FCA – Free Carrier is an alternative for EXW, but tailored for international trade, whereas the delivery place is specified to be still in the premises of Seller, but his condition includes to load and deliver the goods to transportation company and to present all documents needed for customs (export) regime, so that the goods can freely cross the borders. Nevertheless the Seller is not obliged to pay the import tax and customs in country of Buyer.

CPT – Carriage paid to enables certain flexibility in delivering the goods (and transferring the ownership and risks connected to that) in specific point of destination, usually that is derived from changing the transportation company or vehicle, so that the Seller carries all connected risks up to handing over the goods to the first transportation company (based on his own selection). Likewise in case of FCA, the obligation of Seller is finished with securing required documents for free export.

CIP – Carriage and Insurance Paid to condition is enhancing the obligation of Seller by additional requirement for securing the insurance of goods (against damage or loss) during transportation up to the place of delivery, however the place for delivery must be properly specified to be sure where is transfer of risks/costs taking place.

DAT – Delivered at Terminal resp. DAP – Delivered at Place are representing more convenient conditions for Buyer, as the Seller must deliver the goods to any nearest Port of Airport, from which the goods will cross the border either by sea, rail or air. Further, the Seller must properly arrange the transportation to this Port including the loading from/onto respective boat, train or airplane. Naturally, the obligation of Seller is finished with securing required documents for free export.

DDP – Delivered Duty paid is clearly the best solution for Buyer in international trade, as the Seller carries all risks and costs connected with delivery of the goods, even his obligation is also to declare the goods and cover import taxes and customs fees. In case that customs duty should be borne by Buyer then DAP rule was supposed to be applied.

2nd Subcategory of delivery rules/ conditions is applicable mostly for sea/water transportation, as there are included direct stipulations that are relevant mostly for Boat as a transportation vehicle.

FAS – Free alongside the ship is describing that Seller`s obligation ends-up with placing the goods next to the Ship at the Port, whereas in case of goods packed in the container this is supposed to be taken-over at handling station located in the Port, so that FCA condition will be rather applied. The damage and loss risk of the goods is also handed-over from Seller to Buyer after deploying the goods along the Boat in the Port.
FOB – Free on Board condition is just minor deviation from FAS as the goods is expected to be placed directly on the board of the Ship instead of along the Ship. In addition, as the Goods is already loaded onto the transportation vehicle, that may transport it across the borders, the Seller must also conduct export customs administration.
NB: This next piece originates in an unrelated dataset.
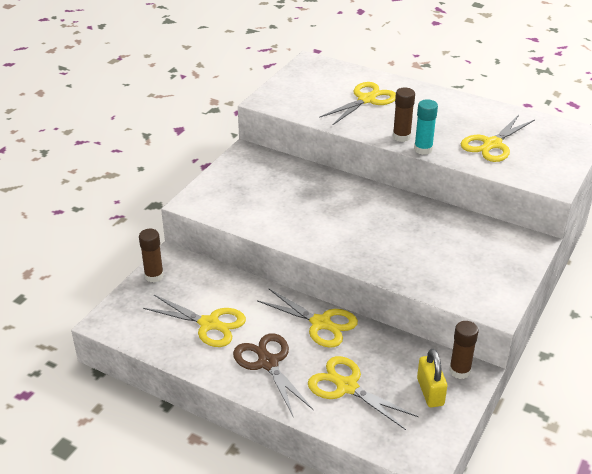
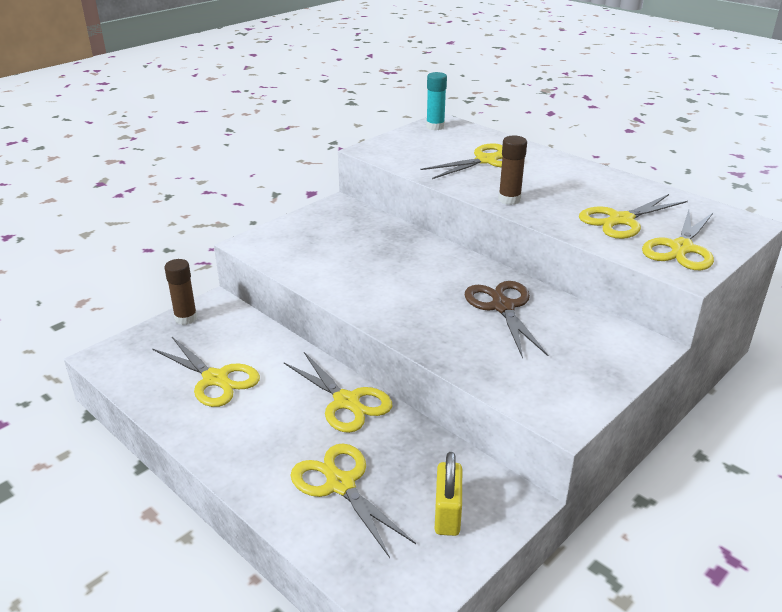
camera: 15 degrees right, 5 degrees down
brown scissors [233,333,314,416] -> brown scissors moved to [465,281,548,359]
turquoise glue stick [414,99,438,155] -> turquoise glue stick moved to [426,72,447,130]
brown glue stick [449,321,478,379] -> none
none -> yellow scissors [642,210,714,270]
CFR – Costs and Freight means the obligation of Seller to deliver the goods on Boat and to pay all corresponding costs for transportation up to the Port of Buyer, where the goods will be taken over. However regarding the damage/ loss risks, these end up with loading of the goods onto the Board, but in case of Boat accident, the damage costs are born by Buyer. Given the different places of ownership and responsibility transfer, it is highly recommended to cover all potential situations in purchase agreement on top of Incoterms stipulations.

CIF – Costs, Insurance and Freight is possible to agree in trade relations only in case that Buyer has strong negotiation power, so that Seller accepts to cover all costs connected with delivering the goods up to the Port of targeted country and this is even including the insurance costs during the transportation. The point for handing-over the goods from Seller to Buyer is supposed to be Buyer`s port, so that this requires very good specification of this place to fulfill the conditions of purchase contract.